Daily coverage of FCIF: Highlights from day 2 at the Fast Company Innovation Festival

The 2024 Fast Company Innovation Festival continued on Tuesday with many sessions and deals covering a wide range of topics. The event even served as an opportunity to share some news—City of Hope announced a historic $150 million gift from the Stephenson family to support pancreatic cancer research.
But for many festival goers, the second day of the program was an opportunity to learn and laugh, while connecting with other attendees.
Below are Tuesday’s highlights:
‘We’re all crazy’
Although Ryan Reynolds has become a household name with memorable roles in both movies and TV series, he also relishes the opportunity to go off-script and deviate from the “concrete, fixed set,” whenever possible.
Likewise, the actor has found creativity to be important in the business empire he is building, which includes TV and film production, marketing and advertising, sports, mobile networking, spirits, and more.
Reynolds shared how she remembers feeling “so invested” in the multi-layered, humorous Match.com ad that she was on her hands and knees to light it up. (Eventually it was.) But he also warned festival-goers that failure is inevitable. “We’re all crazy,” he laughed.

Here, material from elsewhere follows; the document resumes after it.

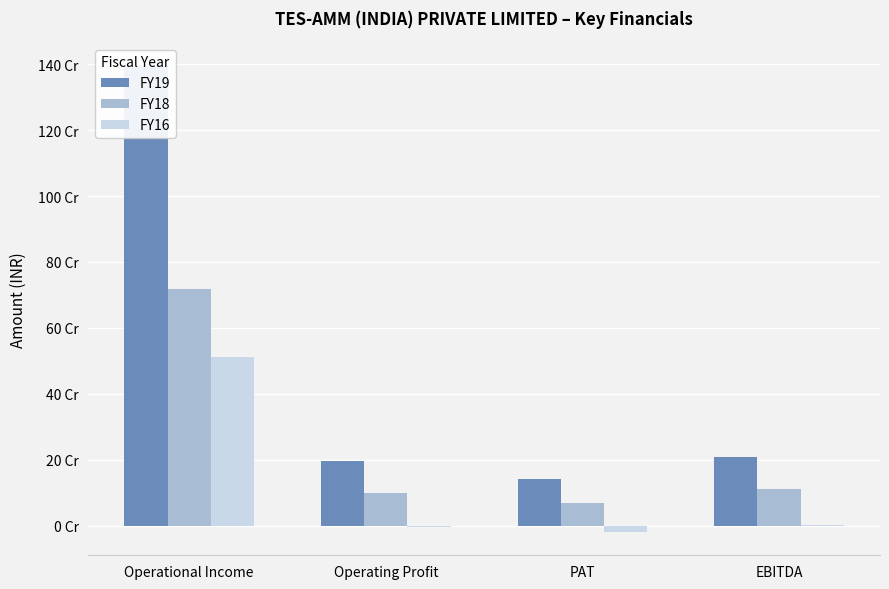

What is the approximate value of FY16 at EBITDA?

948542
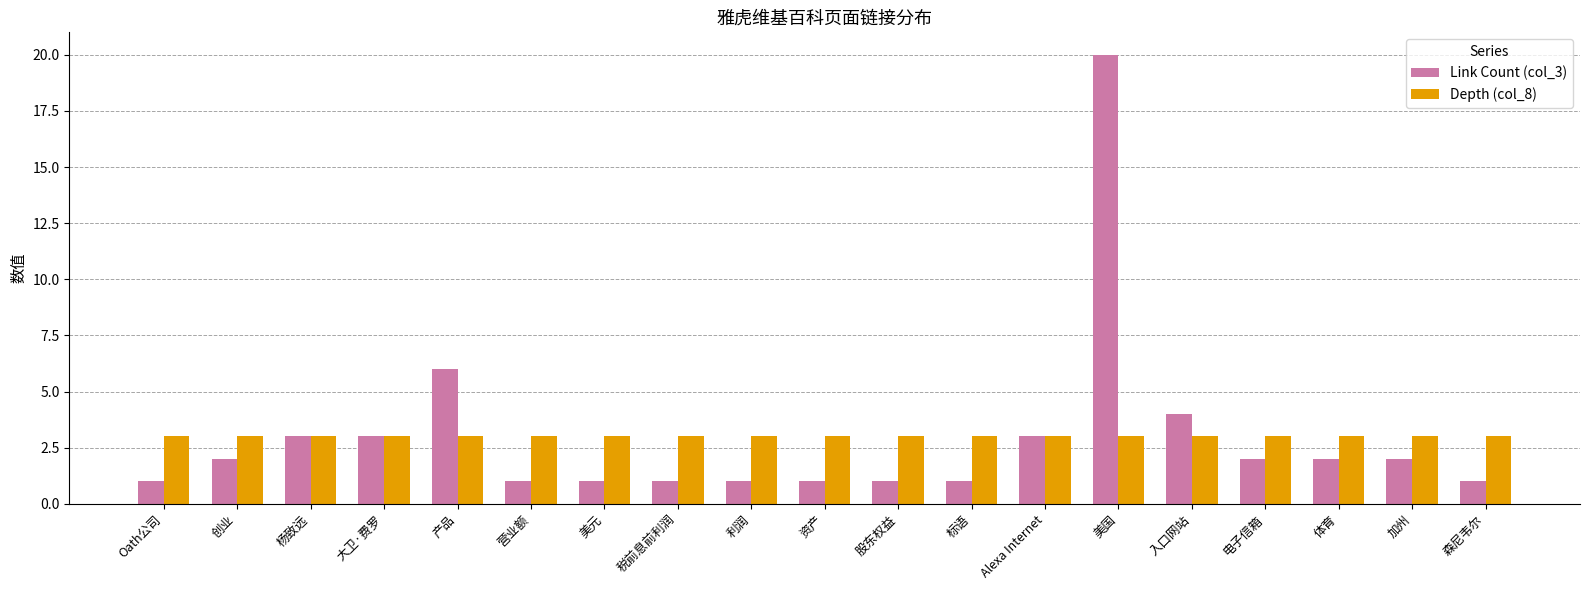

What are all the series names shown in the legend?

Link Count (col_3), Depth (col_8)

As long as creativity is part of the mix, however, that can produce success. Reynolds shared the company’s “north star” for Wrexham AFC, his fellow Welsh association football club: “Bringing people together in smart, fun, and unexpected ways—which leads to a lot of exciting opportunities on the go. with joy.”
‘Change is indeed possible’
During a protest several years ago, David Hogg said he asked Dolores Huerta, an American labor leader and civil rights activist, what was the most important thing people could do to create change. “He said, ‘You have to make people believe that change is possible,'” Hogg said Tuesday during a panel discussion about Gen Z politics.
Hogg, founder and president of Leaders We Deserve, came to light after the 2018 shooting at Stoneman Douglas High School, where he was a student. He helped launch the March for Our Lives, a nonprofit lobbying for gun control legislation.
While young people may be intimidated by the amount of apathy or lack of progress, Hogg reiterated how important it is to believe that change is possible.
“The biggest obstacle for us to end gun violence in the United States of America is not whether or not it is possible,” he said. “The biggest challenge is that if we don’t believe it’s possible, it will be a self-fulfilling prophecy.”
‘Leadership comes in all forms’
Speaking of politics, Vice President Kamala Harris has become the face of a broader reexamination of who can be the leader, according to Sara Nelson, president of the Association of Flight Attendants. During a wide-ranging discussion Tuesday, Nelson spoke about the intersection of politics and labor rights, and the importance of seeking different types of leaders.
“One of the reasons why we think we don’t have all the leaders we need at this time is because we have allowed our biases to put us at the top of who can really be a leader,” said Nelson. “We realize that we will be stronger if we look at leaders who come in all kinds of different packages, with all kinds of different experiences and all kinds of different identities.”
Discussion for women over 50
Quartet Retail Group, the retail entertainment company that owns QVC and HSN, among other brands, has “planted a flag” for women over 50, David Rawlinson II, the company’s president and CEO, shared Tuesday.
Earlier this year, the company announced its first-ever Quintessential 50—a group of 50-plus women including Martha Stewart, Patti LaBelle, Christina Applegate, Queen Latifah, and more.
Why should you follow this population? “We think of it as a stage of life, and we think it’s a stage of life that deserves to be celebrated,” Rawlinson said.
Expect to hear more from these women in the future, predicted actress Busy Phillips, host of “Busy This Week” on the QVC+ streaming network. She noted that women are aging differently now—and credited Naomi Watts and Gwyneth Paltrow, among others, with bringing different kinds of conversations about menopause and women’s health.
“That conversation is going to grow over the next few years and I totally applaud them for taking that stance,” he said.